Bordentown City planners approve Cranberry Park Development

The Bordentown City Planning and Zoning Boards recently approved an application for the proposed construction of the Cranberry Park, LLC, commercial/residential development.

After the Bordentown City Planning and Zoning Boards fielded testimony and public comment on Oct. 7 and Nov. 4 for the preliminary and final site plans on the proposed Cranberry Park development, the board members unanimously approved the project application at the November meeting.

The meetings fielded discussion among the applicant, board members and public for proposed preliminary and final site plan approval for the site of the former Ocean Spray industrial processing plant on East Park Street in Bordentown City.

The proposed project is currently headed by Daniel Popkin of Modern Recycled Spaces who was present at the meetings along with multiple members of his professional staff to provide testimony in seek of approval for preliminary and final site plans, a variance for an existing condition, waiver relief and a general development plan approval in connection with a portion of the property formerly consisting of having frontage on East Park Street and bordered by the rail line to the east.

Popkin has approximately 30 years of experience in developing commercial projects, primarily in Mercer, Hunterdon and Middlesex counties.

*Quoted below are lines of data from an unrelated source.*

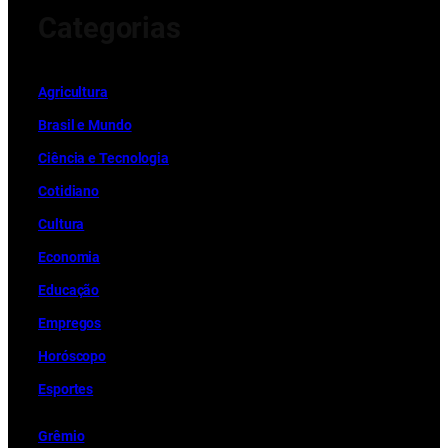
Categorias
Ag
r
icultura
Brasil e Mundo
Ciência e Tecnologia
Cotidiano
Cultura
Economia
Educação
Empregos
Horóscopo
Esportes
Grêmio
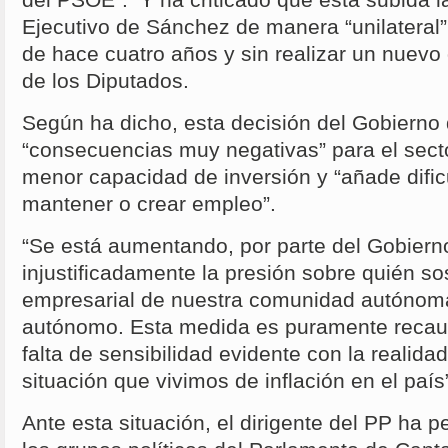
del PSOE”. Y ha criticado que esta subida l
Ejecutivo de Sánchez de manera “unilateral”
de hace cuatro años y sin realizar un nuevo
de los Diputados.
Según ha dicho, esta decisión del Gobierno
“consecuencias muy negativas” para el sect
menor capacidad de inversión y “añade difi
mantener o crear empleo”.
“Se está aumentando, por parte del Gobier
injustificadamente la presión sobre quién sos
empresarial de nuestra comunidad autónom
autónomo. Esta medida es puramente recaud
falta de sensibilidad evidente con la realida
situación que vivimos de inflación en el paí
Ante esta situación, el dirigente del PP ha 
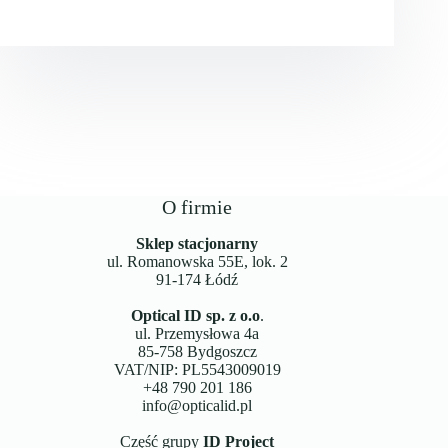
O firmie
Sklep stacjonarny
ul. Romanowska 55E, lok. 2
91-174 Łódź
Optical ID sp. z o.o
.
ul. Przemysłowa 4a
85-758 Bydgoszcz
VAT/NIP: PL5543009019
+48 790 201 186
info@opticalid.pl
Część grupy
ID Project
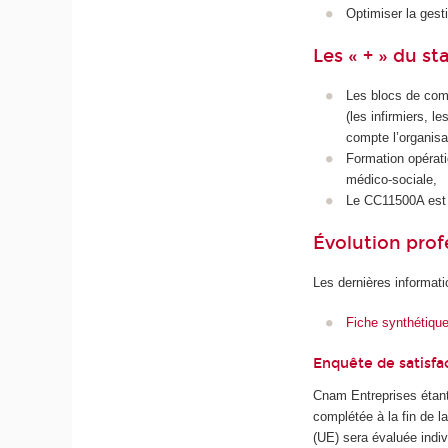
Optimiser la gesti
Les « + » du st
Les blocs de comp
(les infirmiers, 
compte l’organisa
Formation opérati
médico-sociale,
Le CC11500A est 
Évolution prof
Les dernières informati
Fiche synthétiqu
Enquête de satisfa
Cnam Entreprises étant
complétée à la fin de 
(UE) sera évaluée indiv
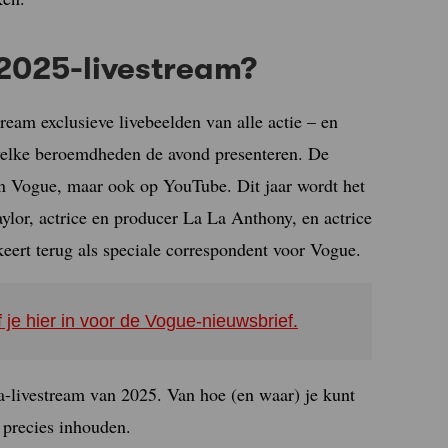
 2025-livestream?
stream exclusieve livebeelden van alle actie – en
welke beroemdheden de avond presenteren. De
van Vogue, maar ook op YouTube. Dit jaar wordt het
ylor, actrice en producer La La Anthony, en actrice
rt terug als speciale correspondent voor Vogue.
f je hier in voor de Vogue-nieuwsbrief.
a-livestream van 2025. Van hoe (en waar) je kunt
 precies inhouden.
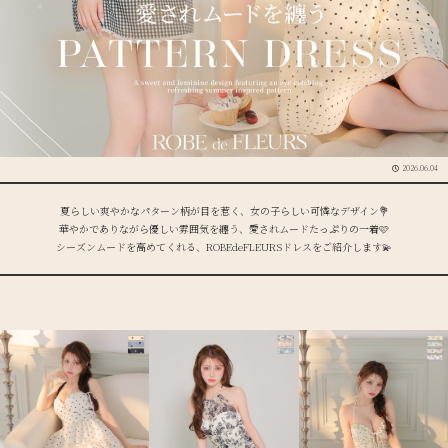
2026.06.04
夏らしい爽やかなパターン柄が目を惹く、女の子らしい可憐なデザイン
💐
華やかでありながら優しい雰囲気を纏う、愛されムードたっぷりの一着
🩷
シーズンムードを高めてくれる、ROBEdeFLEURSドレスをご紹介します
💫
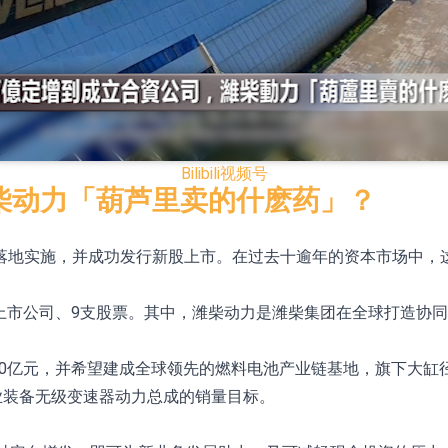
80.95%，天瑞汽车内饰(06162.HK)跌52.25%
+282.08%，德合集团(00368.HK)涨+120.83%
)跌2.83%
88.CN)跌2.27%
Bilibili
视频号
.CN)涨20.01%
柴动力「葫芦里卖的什麽药」？
10.0%
正式落地实施，并成功发行新股上市。在过去十逾年的资本市场中
88.CN)跌1.97%
场
7家上市公司、9支股票。其中，潍柴动力是潍柴集团在全球打造协
战略主管
00亿元，并希望建成全球领先的燃料电池产业链基地，旗下大缸径
业装备无级变速器动力总成的销量目标。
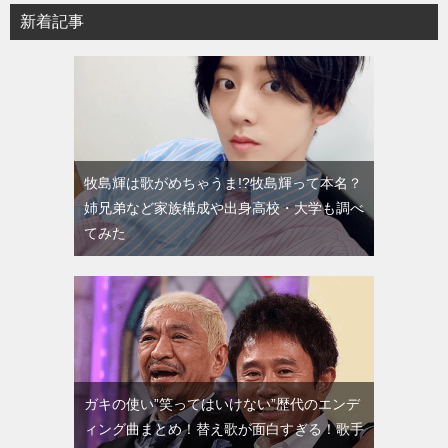
新着記事
牧島輝は歌がめちゃうま!?牧島輝って本名？
姉兄弟など家族構成や出身高校・大学も調べ
てみた
ガキの使い”笑ってはいけない”歴代のエンデ
ィング曲まとめ！替え歌が面白すぎる！歌手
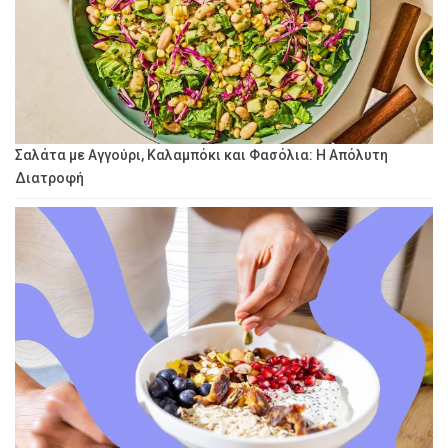
Σαλάτα με Αγγούρι, Καλαμπόκι και Φασόλια: Η Απόλυτη
Διατροφή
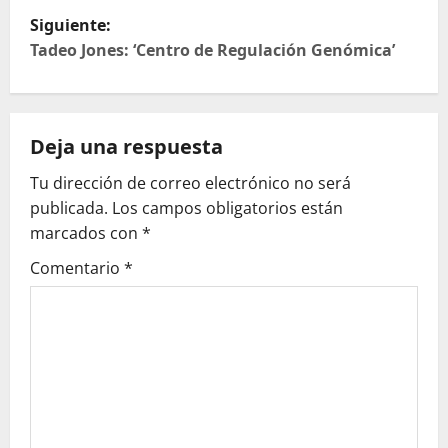
v
Siguiente:
e
Tadeo Jones: ‘Centro de Regulación Genómica’
g
a
Deja una respuesta
c
Tu dirección de correo electrónico no será
publicada.
Los campos obligatorios están
i
marcados con
*
ó
Comentario
*
n
d
e
e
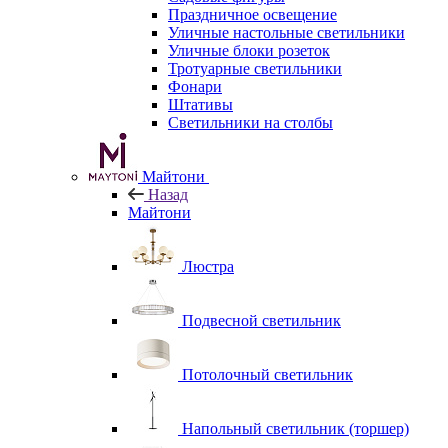
Праздничное освещение
Уличные настольные светильники
Уличные блоки розеток
Тротуарные светильники
Фонари
Штативы
Светильники на столбы
Майтони
Назад
Майтони
Люстра
Подвесной светильник
Потолочный светильник
Напольный светильник (торшер)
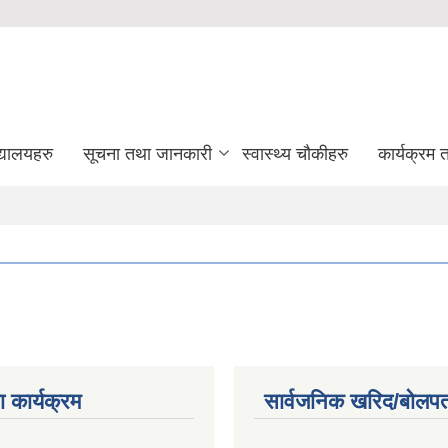
द्यालयहरु
सूचना तथा जानकारी
स्वास्थ्य चौकीहरु
कार्यक्रम
 कार्यक्रम
सार्वजनिक खरिद/बोलपत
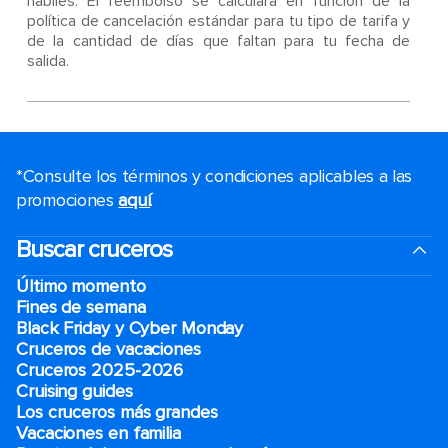
hábiles. El reembolso se calculará en función de la
política de cancelación estándar para tu tipo de tarifa y
de la cantidad de días que faltan para tu fecha de
salida.
*Consulte los términos y condiciones aplicables a las
promociones
aquí
.
Buscar cruceros
Último momento
Fines de semana
Black Friday y Cyber Monday
Cruceros de vacaciones
Cruceros 2025-2026
Cruising guides
Los cruceros más grandes
Vacaciones en familia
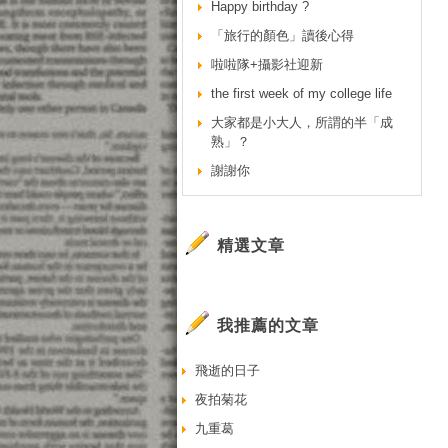
Happy birthday ?
「旅行的顏色」讀後心得
啦啦隊+攝影社迎新
the first week of my college life
大家都是小大人，所謂的半「成
熟」？
謝謝你
精選文章
我推薦的文章
飛逝的日子
夜拍菊花
九重葛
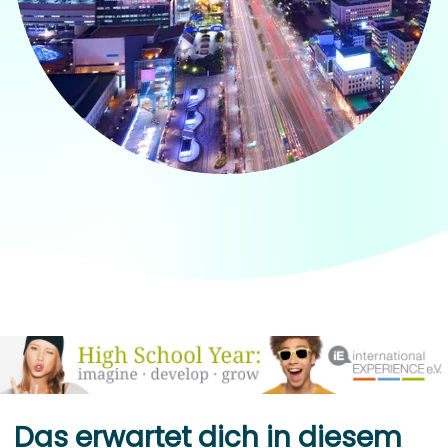
Das erwartet dich in diesem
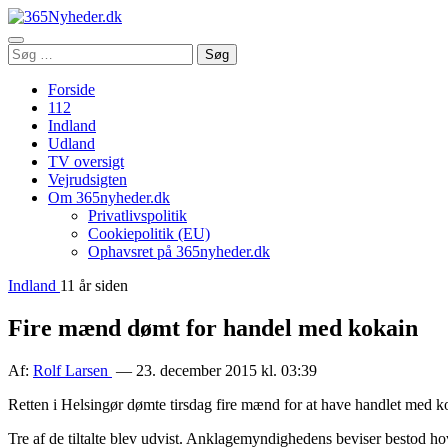
Åbn
Søg
Søg
menu
efter:
Forside
112
Indland
Udland
TV oversigt
Vejrudsigten
Om 365nyheder.dk
Privatlivspolitik
Cookiepolitik (EU)
Ophavsret på 365nyheder.dk
Indland
11 år siden
Fire mænd dømt for handel med kokain
Af:
Rolf Larsen
— 23. december 2015 kl. 03:39
Retten i Helsingør dømte tirsdag fire mænd for at have handlet med k
Tre af de tiltalte blev udvist. Anklagemyndighedens beviser bestod hove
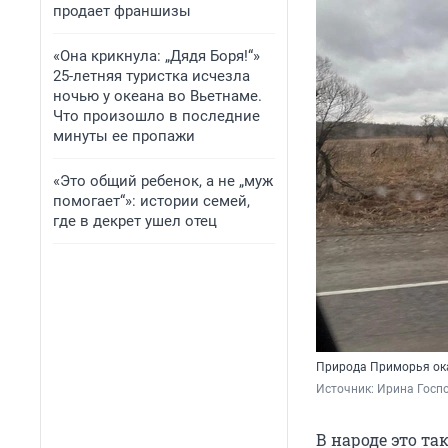
продает франшизы
«Она крикнула: „Дядя Боря!“»
25-летняя туристка исчезла
ночью у океана во Вьетнаме.
Что произошло в последние
минуты ее пропажи
«Это общий ребенок, а не „муж
помогает“»: истории семей,
где в декрет ушел отец
Природа Приморья ока
Источник: 
Ирина Госпо
В народе это та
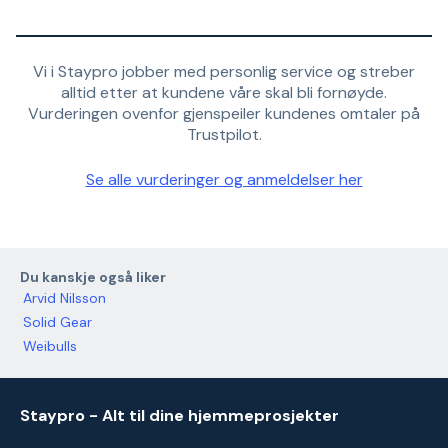
Vi i Staypro jobber med personlig service og streber
alltid etter at kundene våre skal bli fornøyde.
Vurderingen ovenfor gjenspeiler kundenes omtaler på
Trustpilot.
Se alle vurderinger og anmeldelser her
Du kanskje også liker
Arvid Nilsson
Solid Gear
Weibulls
Staypro - Alt til dine hjemmeprosjekter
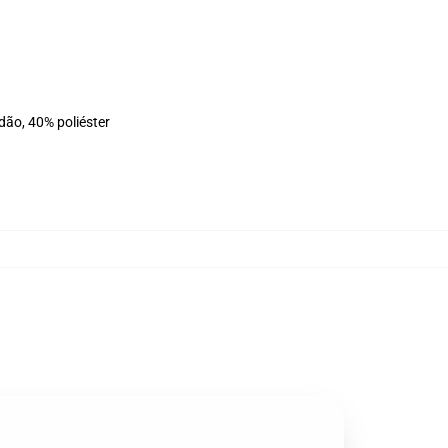
dão, 40% poliéster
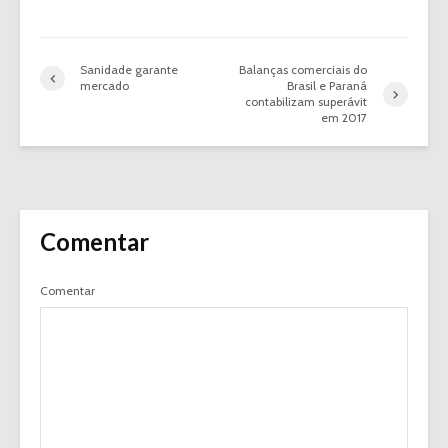
Sanidade garante
Balanças comerciais do
mercado
Brasil e Paraná
contabilizam superávit
em 2017
Comentar
Comentar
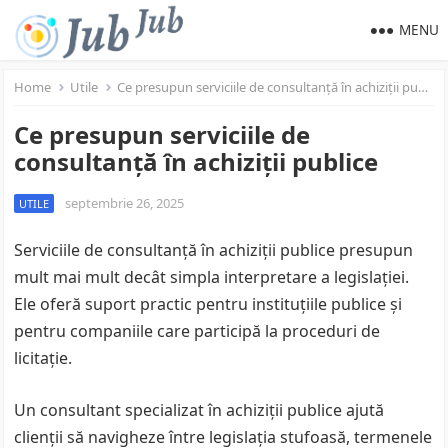
MENU
Home
Utile
Ce presupun serviciile de consultanță în achiziții publice
Ce presupun serviciile de
consultanță în achiziții publice
septembrie 26, 2025
UTILE
Serviciile de consultanță în achiziții publice presupun
mult mai mult decât simpla interpretare a legislației.
Ele oferă suport practic pentru instituțiile publice și
pentru companiile care participă la proceduri de
licitație.
Un consultant specializat în achiziții publice ajută
clienții să navigheze între legislația stufoasă, termenele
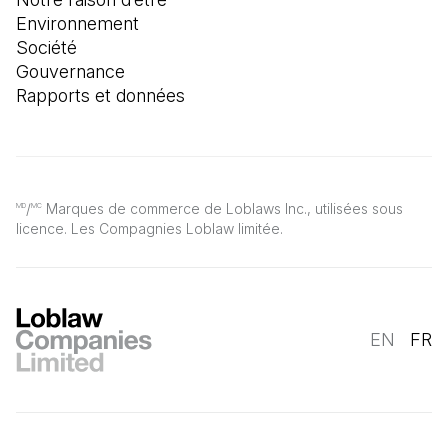
Environnement
Société
Gouvernance
Rapports et données
/
Marques de commerce de Loblaws Inc., utilisées sous
MD
MC
licence. Les Compagnies Loblaw limitée.
EN
FR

He was also a part of the site’s “steering committee” for Bordentown City in 2016 when city officials laid out their initial ideas for the property in a “redevelopment & linkage plan study.”

The proposed property is situated in the city’s commercial industrial zoning district and is also part of a redevelopment plan of Bordentown City set forth by an ordinance adopted on April 11, 2016.

It is approximately 14.82 acres and is currently being used for industrial, warehousing and distribution purposes. Popkin said that his current proposal is to remove all of the existing buildings on site with the exception of a building consisting of 65,299 square feet to be repurposed for office, retail and commercial uses including an approximate 10,300 square foot mezzanine area for tenant storage.

Popkin also said that the he is proposing to construct 296 residential units (274 market rate units and 22 affordable housing units) among seven buildings, each four stories, a 2,800 square foot single story clubhouse with a pool, as well as associated site improvements such as parking, drainage facilities and landscaping.

According to the submitted application, the current proposal said the project is to be completed in four phases. For phase one, the construction would consist of two buildings and the east driveway of the property onto Park Street as well as a storm water basin. Two of the buildings are proposed to be four stories and 12,075 square feet each and contain 43 dwelling units per building.

For phase two, the construction of two more buildings is proposed and would include the construction of the central entrance on the property, a clubhouse and storm water basin. These two 12,075 square foot buildings would be four stories each as well as 38 dwelling units per building.

For phase three, three more buildings are proposed to be constructed; one building with 14,779 square feet to contain 48 dwelling units. The other two buildings would each be 12,075 square feet with four stories and contain 43 dwelling units.

For phase four, this would repurpose the existing 65,299 square foot Ocean Spray building for office, retail and commercial uses including an approximate 10,300 square foot mezzanine area for tenant storage.

Although the applicant proposed to hold off on the renovation of the Ocean Spray building for commercial use until the final phase of the project, planning/zoning board member and former city mayor Joe Malone, expressed a need toward the community for it to potentially be developed earlier in the project schedule at the October board meeting.

After several city board members discussed potential issues with the site such as open space, parking, the aesthetics of the buildings as well as the phasing of the project between the development of the residential and commercial spaces, officials said that their professionals met with Popkin’s before the November meeting to develop a new plan for the site.

The proposed changes to the site include items such as areas for additional open green space, a realignment of the residential buildings, an agreement to construct 200 living units, which will then commence the development of the commercial site, and an increase in parking spaces from 631 stalls to 653 stalls, and a redesign to the apartment buildings for more brick inlay on the facades to provide an “industrial” aesthetic.

City planner Charles Latini said he felt the proposed altercations to the developer’s original plans will improve the site both for the development’s residents and current city residents.

“The changes we have worked on with the applicant have been a welcomed addition,” Latini said. “I really believe we now have a useable green space and green thread that stitches the project together both residentially and commercially in a way that’s going to benefit the new residents of this community as well as being available to residents of the city.

Following additional testimony among the applicant’s professionals, board and public, a motion was made by Bordentown City Mayor James Lynch for approval of the application and was unanimously passed by the board members.

Although the application was mostly met with positive remarks from a majority of the board members, former Bordentown City Mayor and planning board member Joe Malone expressed his hesitations with the project in light a vote for approval.

“This is the probably the most important thing that is going to happen to Bordentown City in our lifetimes,” Malone said. “A lot of the responsibility for what happens moving forward goes on the shoulders of the city commissioners, and I would sincerely hope that they along with [Popkin] make this project successful and beneficial to the community of Bordentown. I do have reservations about the sequencing and the build-out of this project, but I will support it tonight.”